If those acting for the claimant are doing so pro bono, this will be likely to enhance the merits of the application for a PCO. It is for the court, in its discretion, to decide whether it is fair and just to make the order in the light of the considerations set out above. The court stated that a PCO will only be granted in the most exceptional of circumstances. The granting of PCOs, the conditions attached to them and the level of the costs cap is entirely at the discretion of the court.

The Court of Appeal has modified the criteria for PCOs in planning cases involving points of EU environmental impact assessment law (see R (on the application of Garner) v Elmbridge Borough Council in respect of general public interest requiring an effective review process in environmental cases) and the courts are alive to exploitation of that e.g.
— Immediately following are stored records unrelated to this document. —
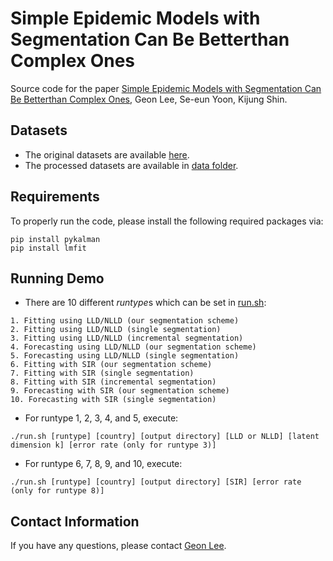 # Simple Epidemic Models with Segmentation Can Be Betterthan Complex Ones
Source code for the paper [Simple Epidemic Models with Segmentation Can Be Betterthan Complex Ones](https://github.com/geonlee0325/covid_segmentation), Geon Lee, Se-eun Yoon, Kijung Shin.

## Datasets
* The original datasets are available [here](https://www.kaggle.com/sudalairajkumar/novel-corona-virus-2019-dataset).
* The processed datasets are available in [data folder](https://github.com/geonlee0325/covid_segmentation/tree/main/data).

## Requirements
To properly run the code, please install the following required packages via:
```setup
pip install pykalman
pip install lmfit
```

## Running Demo
* There are 10 different *runtype*s which can be set in [run.sh](https://github.com/geonlee0325/covid_segmentation/blob/main/code/run.sh):
```setup
1. Fitting using LLD/NLLD (our segmentation scheme)
2. Fitting using LLD/NLLD (single segmentation)
3. Fitting using LLD/NLLD (incremental segmentation)
4. Forecasting using LLD/NLLD (our segmentation scheme)
5. Forecasting using LLD/NLLD (single segmentation)
6. Fitting with SIR (our segmentation scheme)
7. Fitting with SIR (single segmentation)
8. Fitting with SIR (incremental segmentation)
9. Forecasting with SIR (our segmentation scheme)
10. Forecasting with SIR (single segmentation)
```
* For runtype 1, 2, 3, 4, and 5, execute:
```setup
./run.sh [runtype] [country] [output directory] [LLD or NLLD] [latent dimension k] [error rate (only for runtype 3)]
```
* For runtype 6, 7, 8, 9, and 10, execute:
```setup
./run.sh [runtype] [country] [output directory] [SIR] [error rate (only for runtype 8)]
```

## Contact Information
If you have any questions, please contact [Geon Lee](https://geonlee0325.github.io/).
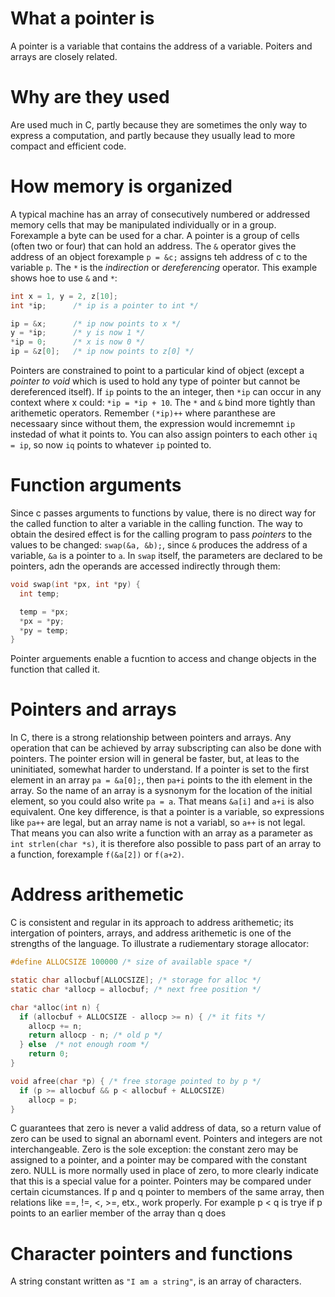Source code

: # What a pointer is
A pointer is a variable that contains the address of a variable. Poiters and arrays are closely related.

# Why are they used 
Are used much in C, partly because they are sometimes the only way to express a computation, and partly because they usually lead to more compact and efficient code.

# How memory is organized
A typical machine has an array of consecutively numbered or addressed memory cells that may be manipulated individually or in a group. Forexample a byte can be used for a char. A pointer is a group of cells (often two or four) that can hold an address. The `&` operator gives the address of an object  forexample `p = &c;` assigns teh address of c to the  variable `p`. The `*` is the *indirection* or *dereferencing* operator. This example shows hoe to use `&` and `*`:
```c
int x = 1, y = 2, z[10];
int *ip;      /* ip is a pointer to int */

ip = &x;      /* ip now points to x */
y = *ip;      /* y is now 1 */
*ip = 0;      /* x is now 0 */
ip = &z[0];   /* ip now points to z[0] */
```
Pointers are constrained to point to a particular kind of object (except a *pointer to void* which is used to hold any type of pointer but cannot be dereferenced itself). If `ip` points to the an integer, then `*ip` can occur in any context where x could: `*ip = *ip + 10`. The `*` and `&` bind more tightly than arithemetic operators. Remember `(*ip)++` where paranthese are necessaary since without them, the expression would incrememnt `ip` instedad of what it points to. You can also assign pointers to each other `iq = ip`, so now `iq` points to whatever `ip` pointed to.

# Function arguments
Since c passes arguments to functions by value, there is no direct way for the called function to alter a variable in the calling function. The way to obtain the desired effect is for the calling program to pass *pointers* to the values to be changed: `swap(&a, &b);`, since `&` produces the address of a variable, `&a` is a pointer to `a`. In `swap` itself, the parameters are declared to be pointers, adn the operands are accessed indirectly through them:
```c
void swap(int *px, int *py) {
  int temp;

  temp = *px;
  *px = *py;
  *py = temp;
}
```
Pointer arguements enable a fucntion to access and change objects in the function that called it.

# Pointers and arrays
In C, there is a strong relationship between pointers and arrays. Any operation that can be achieved by array subscripting can also be done with pointers. The pointer ersion will in general be faster, but, at leas to the uninitiated, somewhat harder to understand.
If a pointer is set to the first element in an array `pa = &a[0];`, then `pa+i` points to the ith element in the array. So the name of an array is a sysnonym for the location of the initial element, so you could also write `pa = a`. That means `&a[i]` and `a+i` is also equivalent. One key difference, is that a pointer is a variable, so expressions like `pa++` are legal, but an array name is not a variabl, so `a++` is not legal. That means you can also write a function with an array as a parameter as `int strlen(char *s)`, it is therefore also possible to pass part of an array to a function, forexample `f(&a[2])` or `f(a+2)`.

# Address arithemetic
C is consistent and regular in its approach to address arithemetic; its intergation of pointers, arrays, and address arithemetic is one of the strengths of the language. To illustrate a rudiementary storage allocator:
```c
#define ALLOCSIZE 100000 /* size of available space */

static char allocbuf[ALLOCSIZE]; /* storage for alloc */
static char *allocp = allocbuf; /* next free position */

char *alloc(int n) {
  if (allocbuf + ALLOCSIZE - allocp >= n) { /* it fits */
    allocp += n;
    return allocp - n; /* old p */
  } else  /* not enough room */
    return 0;
}

void afree(char *p) { /* free storage pointed to by p */
  if (p >= allocbuf && p < allocbuf + ALLOCSIZE)
    allocp = p;
}
```
C guarantees that zero is never a valid address of data, so a return value of zero can be used to signal an abornaml event. Pointers and integers are not interchangeable. Zero is the sole exception: the constant zero may be assigned to a pointer, and a pointer may be compared with the constant zero. NULL is more normally used in place of zero, to more clearly indicate that this is a special value for a pointer.
Pointers may be compared under certain cicumstances. If p and q pointer to members of the same array, then relations like ==, !=, <, >=, etx., work properly. For example p < q is trye if p points to an earlier member of the array than q does

# Character pointers and functions
A string constant written as `"I am a string"`, is an array of characters.




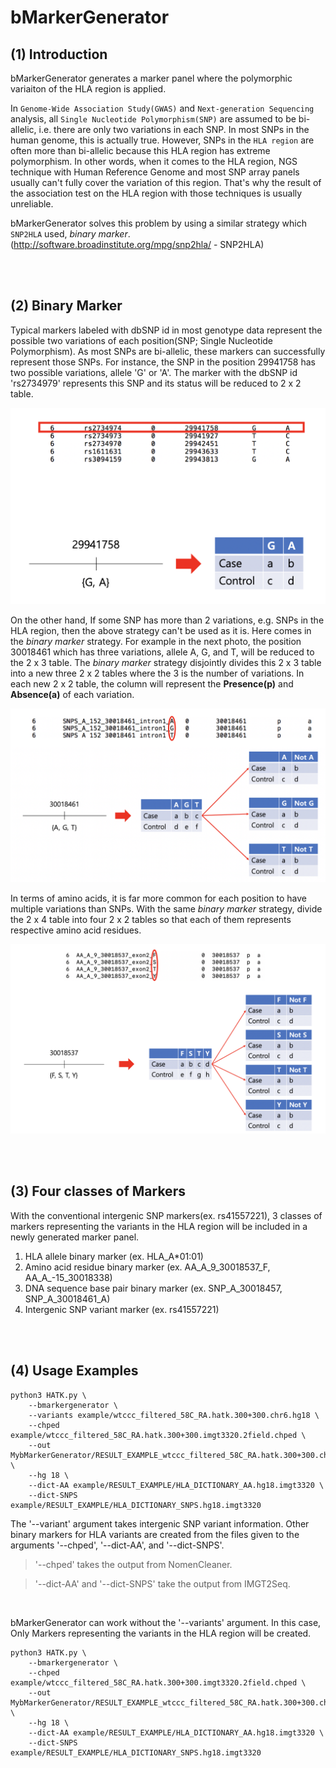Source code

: # bMarkerGenerator


## (1) Introduction

<!-- In most association test framework, a marker is supposed to represent only 2 factors. This assumption is appropriate because the most of genomic positions are actually bi-allelic. However, there are some genomic positions where more than 2 kind of SNP alleles can be found, i.e. tri-allelic or more. Most of genomic positions in HLA region are not bi-allelic due to its polymorphic characteristic. Furthermore, when it comes to  amino acid residue sequence of which the positions can have roughly 22 kinds of amino acid residues, it's impossible to perform the conventional association test just as it is.

bMarkerGenerator provides a solution for this. For each position which has more than 2 factors, bMarkerGenerator generates binary markers where each fator is allocated disjointly and represent its 'P'resence' or 'A'bsence. For example, assume one position of amino acid sequence has 3 factors, e.g. V(Valine), S(Serine), P(Proline). Then three binary markers, 'AA_A_-12_30018537_V', 'AA_A_-12_30018537_S' and 'AA_A_-12_30018537_P', are generated by bMarkerGenerator. By extending this idea one step further, Markers like 'AA_A_-12_30018537_VS' represent the existence of the case where there both factors 'Valine' and 'Serine' are. Then, the generated marker panel will be used for association test. -->

bMarkerGenerator generates a marker panel where the polymorphic variaiton of the HLA region is applied. 

In `Genome-Wide Association Study(GWAS)` and `Next-generation Sequencing` analysis, all `Single Nucleotide Polymorphism(SNP)` are assumed to be bi-allelic, i.e. there are only two variations in each SNP. In most SNPs in the human genome, this is actually true. However, SNPs in the `HLA region` are often more than bi-allelic because this HLA region has extreme polymorphism. In other words, when it comes to the HLA region, NGS technique with Human Reference Genome and most SNP array panels usually can't fully cover the variation of this region. That's why the result of the association test on the HLA region with those techniques is usually unreliable.

bMarkerGenerator solves this problem by using a similar strategy which `SNP2HLA` used, _binary marker_.
(http://software.broadinstitute.org/mpg/snp2hla/ - SNP2HLA)

<br>
<br>

## (2) Binary Marker

Typical markers labeled with dbSNP id in most genotype data represent the possible two variations of each position(SNP; Single Nucleotide Polymorphism). As most SNPs are bi-allelic, these markers can successfully represent those SNPs. For instance, the SNP in the position 29941758 has two possible variations, allele 'G' or 'A'. The marker with the dbSNP id 'rs2734979' represents this SNP and its status will be reduced to 2 x 2 table.


![README-BinaryMarker1](./img/README_2_bMarkerGenerator1.png)



On the other hand, If some SNP has more than 2 variations, e.g. SNPs in the HLA region, then the above strategy can't be used as it is. Here comes in the _binary marker_ strategy. For example in the next photo, the position 30018461 which has three variations, allele A, G, and T, will be reduced to the 2 x 3 table. The _binary marker_ strategy disjointly divides this 2 x 3 table into a new three 2 x 2 tables where the 3 is the number of variations. In each new 2 x 2 table, the column will represent the **Presence(p)** and **Absence(a)** of each variation.

![README-BinaryMarker2](./img/README_2_bMarkerGenerator2.png)


In terms of amino acids, it is far more common for each position to have multiple variations than SNPs. With the same _binary marker_ strategy, divide the 2 x 4 table into four 2 x 2 tables so that each of them represents respective amino acid residues.

![README-BinaryMarker3](./img/README_2_bMarkerGenerator3.png)



<br>
<br>


## (3) Four classes of Markers

With the conventional intergenic SNP markers(ex. rs41557221), 3 classes of markers representing the variants in the HLA region will be included in a newly generated marker panel.

1. HLA allele binary marker (ex. HLA_A*01:01)
2. Amino acid residue binary marker (ex. AA_A_9_30018537_F, AA_A_-15_30018338)
3. DNA sequence base pair binary marker (ex. SNP_A_30018457, SNP_A_30018461_A)
4. Intergenic SNP variant marker (ex. rs41557221)

<br>
<br>


## (4) Usage Examples

```
python3 HATK.py \
    --bmarkergenerator \
    --variants example/wtccc_filtered_58C_RA.hatk.300+300.chr6.hg18 \
    --chped example/wtccc_filtered_58C_RA.hatk.300+300.imgt3320.2field.chped \
    --out MybMarkerGenerator/RESULT_EXAMPLE_wtccc_filtered_58C_RA.hatk.300+300.chr6.hg18 \
    --hg 18 \
    --dict-AA example/RESULT_EXAMPLE/HLA_DICTIONARY_AA.hg18.imgt3320 \
    --dict-SNPS example/RESULT_EXAMPLE/HLA_DICTIONARY_SNPS.hg18.imgt3320
```

The '--variant' argument takes intergenic SNP variant information. Other binary markers for HLA variants are created from the files given to the arguments '--chped', '--dict-AA', and '--dict-SNPS'.

> '--chped' takes the output from NomenCleaner.

> '--dict-AA' and '--dict-SNPS' take the output from IMGT2Seq.

<br>

bMarkerGenerator can work without the '--variants' argument. In this case, Only Markers representing the variants in the HLA region will be created.

```
python3 HATK.py \
    --bmarkergenerator \
    --chped example/wtccc_filtered_58C_RA.hatk.300+300.imgt3320.2field.chped \
    --out MybMarkerGenerator/RESULT_EXAMPLE_wtccc_filtered_58C_RA.hatk.300+300.chr6.hg18 \
    --hg 18 \
    --dict-AA example/RESULT_EXAMPLE/HLA_DICTIONARY_AA.hg18.imgt3320 \
    --dict-SNPS example/RESULT_EXAMPLE/HLA_DICTIONARY_SNPS.hg18.imgt3320
```
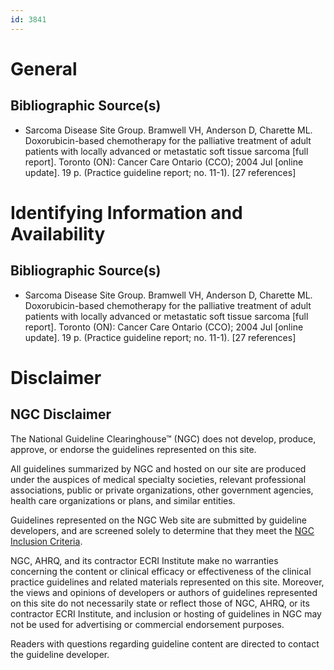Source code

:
 ```yaml
---
id: 3841
---
```


# General

## Bibliographic Source(s)

- Sarcoma Disease Site Group. Bramwell VH, Anderson D, Charette ML. Doxorubicin-based chemotherapy for the palliative treatment of adult patients with locally advanced or metastatic soft tissue sarcoma [full report]. Toronto (ON): Cancer Care Ontario (CCO); 2004 Jul [online update]. 19 p. (Practice guideline report; no. 11-1). [27 references]

# Identifying Information and Availability

## Bibliographic Source(s)

- Sarcoma Disease Site Group. Bramwell VH, Anderson D, Charette ML. Doxorubicin-based chemotherapy for the palliative treatment of adult patients with locally advanced or metastatic soft tissue sarcoma [full report]. Toronto (ON): Cancer Care Ontario (CCO); 2004 Jul [online update]. 19 p. (Practice guideline report; no. 11-1). [27 references]

# Disclaimer

## NGC Disclaimer

The National Guideline Clearinghouse™ (NGC) does not develop, produce, approve, or endorse the guidelines represented on this site.

All guidelines summarized by NGC and hosted on our site are produced under the auspices of medical specialty societies, relevant professional associations, public or private organizations, other government agencies, health care organizations or plans, and similar entities.

Guidelines represented on the NGC Web site are submitted by guideline developers, and are screened solely to determine that they meet the [NGC Inclusion Criteria](/help-and-about/summaries/inclusion-criteria).

NGC, AHRQ, and its contractor ECRI Institute make no warranties concerning the content or clinical efficacy or effectiveness of the clinical practice guidelines and related materials represented on this site. Moreover, the views and opinions of developers or authors of guidelines represented on this site do not necessarily state or reflect those of NGC, AHRQ, or its contractor ECRI Institute, and inclusion or hosting of guidelines in NGC may not be used for advertising or commercial endorsement purposes.

Readers with questions regarding guideline content are directed to contact the guideline developer.

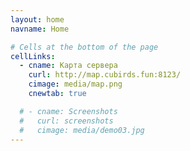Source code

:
 ```yaml
---
layout: home
navname: Home

# Cells at the bottom of the page
cellLinks:
  - cname: Карта сервера
    curl: http://map.cubirds.fun:8123/
    cimage: media/map.png
    cnewtab: true

  # - cname: Screenshots
  #   curl: screenshots
  #   cimage: media/demo03.jpg
---
```

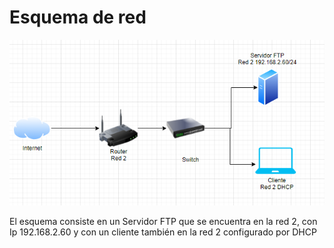 # Esquema de red

![fichero](/imagenes/red.PNG)

El esquema consiste en un Servidor FTP que se encuentra en la red 2, con Ip 192.168.2.60 y con un cliente también en la red 2 configurado por DHCP
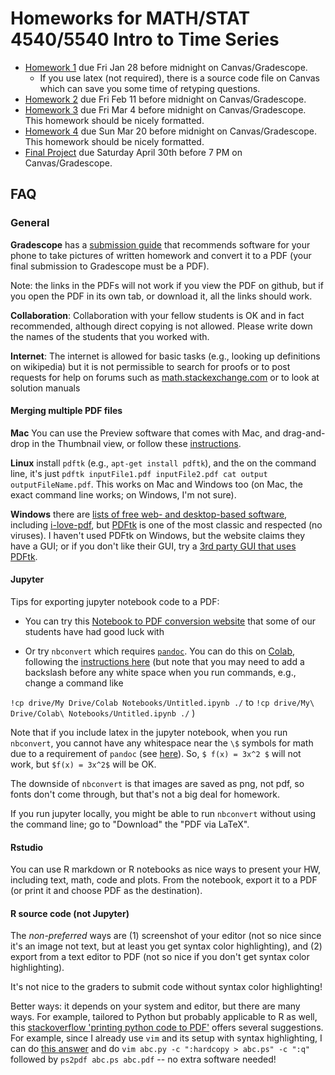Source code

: # Homeworks for MATH/STAT 4540/5540 Intro to Time Series

- [Homework 1](MATHSTAT4540_Spr22_HW1.pdf) due Fri Jan 28 before midnight on Canvas/Gradescope. 
  - If you use latex (not required), there is a source code file on Canvas which can save you some time of retyping questions.
- [Homework 2](MATHSTAT4540_Spr22_HW2.pdf) due Fri Feb 11 before midnight on Canvas/Gradescope. 
- [Homework 3](MATHSTAT4540_Spr22_HW3.pdf) due Fri Mar 4 before midnight on Canvas/Gradescope.  This homework should be nicely formatted.
- [Homework 4](MATHSTAT4540_Spr22_HW4.pdf) due Sun Mar 20 before midnight on Canvas/Gradescope.  This homework should be nicely formatted.
- [Final Project](MATHSTAT4540_Spr22_Project.pdf) due Saturday April 30th before 7 PM on Canvas/Gradescope.



## FAQ

### General

**Gradescope** has a [submission guide](https://gradescope-static-assets.s3.amazonaws.com/help/submitting_hw_guide.pdf) that recommends software for your phone to take pictures of written homework and convert it to a PDF (your final submission to Gradescope must be a PDF).

Note: the links in the PDFs will not work if you view the PDF on github, but if you open the PDF in its own tab, or download it, all the links should work.

**Collaboration**: Collaboration with your fellow students is OK and in fact recommended, although direct copying is not allowed.  Please write down the names of the students that you worked with.

**Internet**: The internet is allowed for basic tasks (e.g., looking up definitions on wikipedia) but it is
not permissible to search for proofs or to post requests for help on forums such as [math.stackexchange.com](http://math.stackexchange.com/)
or to look at solution manuals

#### Merging multiple PDF files

**Mac** You can use the Preview software that comes with Mac, and drag-and-drop in the Thumbnail view, or follow these [instructions](https://support.apple.com/en-us/HT202945).

**Linux** install `pdftk` (e.g., `apt-get install pdftk`), and the on the command line, it's just `pdftk inputFile1.pdf inputFile2.pdf cat output outputFileName.pdf`.  This works on Mac and Windows too (on Mac, the exact command line works; on Windows, I'm not sure).

**Windows** there are [lists of free web- and desktop-based software](https://superuser.com/a/34294), including [i-love-pdf](https://www.ilovepdf.com/merge_pdf), but [PDFtk](https://www.pdflabs.com/tools/pdftk-the-pdf-toolkit/) is one of the most classic and respected (no viruses). I haven't used PDFtk on Windows, but the website claims they have a GUI; or if you don't like their GUI, try a [3rd party GUI that uses PDFtk](https://www.pdflabs.com/tools/pdftk-the-pdf-toolkit/).


#### Jupyter

Tips for exporting jupyter notebook code to a PDF:

- You can try this [Notebook to PDF conversion website](https://htmtopdf.herokuapp.com/ipynbviewer/) that some of our students have had good luck with

- Or try `nbconvert` which requires [`pandoc`](https://pandoc.org/installing.html). You can do this on [Colab](https://colab.research.google.com/), following the [instructions here](https://stackoverflow.com/a/54191922) (but note that you may need to add a backslash before any white space when you run commands, e.g., change a command like

`!cp drive/My Drive/Colab Notebooks/Untitled.ipynb ./`
to
``!cp drive/My\ Drive/Colab\ Notebooks/Untitled.ipynb ./``
)

Note that if you include latex in the jupyter notebook, when you run `nbconvert`, you cannot have any whitespace near the `\$` symbols for math due to a requirement of `pandoc` (see [here](https://pandoc.org/MANUAL.html#extension-tex_math_dollars)).  So, ``$ f(x) = 3x^2 $`` will not work, but `$f(x) = 3x^2$` will be OK.

The downside of `nbconvert` is that images are saved as png, not pdf, so fonts don't come through, but that's not a big deal for homework.

If you run jupyter locally, you might be able to run `nbconvert` without using the command line; go to "Download" the "PDF via LaTeX".

#### Rstudio
You can use R markdown or R notebooks as nice ways to present your HW, including text, math, code and plots.  From the notebook, export it to a PDF (or print it and choose PDF as the destination).

#### R source code (not Jupyter)
The *non-preferred* ways are (1) screenshot of your editor (not so nice since it's an image not text, but at least you get syntax color highlighting), and (2) export from a text editor to PDF (not so nice if you don't get syntax color highlighting).

It's not nice to the graders to submit code without syntax color highlighting!

Better ways: it depends on your system and editor, but there are many ways. For example, tailored to Python but probably applicable to R as well, this [stackoverflow 'printing python code to PDF'](https://stackoverflow.com/q/20412038) offers several suggestions. For example, since I already use `vim` and its setup with syntax highlighting, I can do [this answer](https://stackoverflow.com/a/20412421) and do `vim abc.py -c ":hardcopy > abc.ps" -c ":q"` followed by `ps2pdf abc.ps abc.pdf` -- no extra software needed!


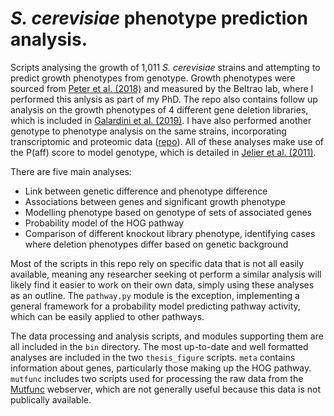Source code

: # *S. cerevisiae* phenotype prediction analysis.

Scripts analysing the growth of 1,011 *S. cerevisiae* strains and attempting to predict growth phenotypes from genotype.
Growth phenotypes were sourced from [Peter et al. (2018)](https://www.nature.com/articles/s41586-018-0030-5) and measured by the Beltrao lab, where I performed this anlysis as part of my PhD.
The repo also contains follow up analysis on the growth phenotypes of 4 different gene deletion libraries, which is included in [Galardini et al. (2019)](https://onlinelibrary.wiley.com/doi/abs/10.15252/msb.20198831).
I have also performed another genotype to phenotype analysis on the same strains, incorporating transcriptomic and proteomic data ([repo](https://github.com/allydunham/yeast_strains)).
All of these analyses make use of the P(aff) score to model genotype, which is detailed in [Jelier et al. (2011)](https://www.nature.com/articles/ng.1007).


There are five main analyses:

* Link between genetic difference and phenotype difference
* Associations between genes and significant growth phenotype
* Modelling phenotype based on genotype of sets of associated genes
* Probability model of the HOG pathway
* Comparison of different knockout library phenotype, identifying cases where deletion phenotypes differ based on genetic background

Most of the scripts in this repo rely on specific data that is not all easily available, meaning any researcher seeking ot perform a similar analysis will likely find it easier to work on their own data, simply using these analyses as an outline.
The `pathway.py` module is the exception, implementing a general framework for a probability model predicting pathway activity, which can be easily applied to other pathways.

The data processing and analysis scripts, and modules supporting them are all included in the `bin` directory.
The most up-to-date and well formatted analyses are included in the two `thesis_figure` scripts.
`meta` contains information about genes, particularly those making up the HOG pathway.
`mutfunc` includes two scripts used for processing the raw data from the [Mutfunc]() webserver, which are not generally useful because this data is not publically available.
R (on the application of Young) v Oxford City Council [2012] EWCA Civ 46 where Richards LJ held that even though the case could broadly be termed an environmental case it did not engage directly effective provisions of EU law.

In October 2011, the Ministry of Justice consulted on a costs capping scheme for cases falling within the Convention. As a result of the consultation, the Civil Procedure (Amendment) Rules 2013 (SI 2013/262) were made on 31 January 2013. The rules came into force on the 1 April 2013, and provide for new CPR 45.41 – 45.44.

Under the new rules:

·            Claimants in cases that fall within the Convention will automatically have their liability for the defendant's costs capped at £5,000 if they are an individual and £10,000 if they are an organisation;
·            Defendants will have their liability to pay claimant's costs capped at £35,000;
·            Costs protection will apply from the time that the claim is issued;
·            Defendants may challenge whether the claim falls within the Convention; and
·            There is no mechanism for challenging the level of the costs caps in a Convention claim.

Given the greater costs certainty provided it may be that more judicial review claims are brought on grounds falling within the scope of the Convention which may impact on a wide range of construction, infrastructure and energy projects although claimants will still bear the risk relating to their own costs.

There are of course additional proposals consulted upon and awaiting Coalition response relating to a reduction in the time limit for bringing a planning judicial review down to six weeks. In addition, measures to ‘head off’ hopeless cases are, according to the Daily Telegraph, under consideration and may involve claimants paying defendant’s initial costs up to acceptance of the claim by the court.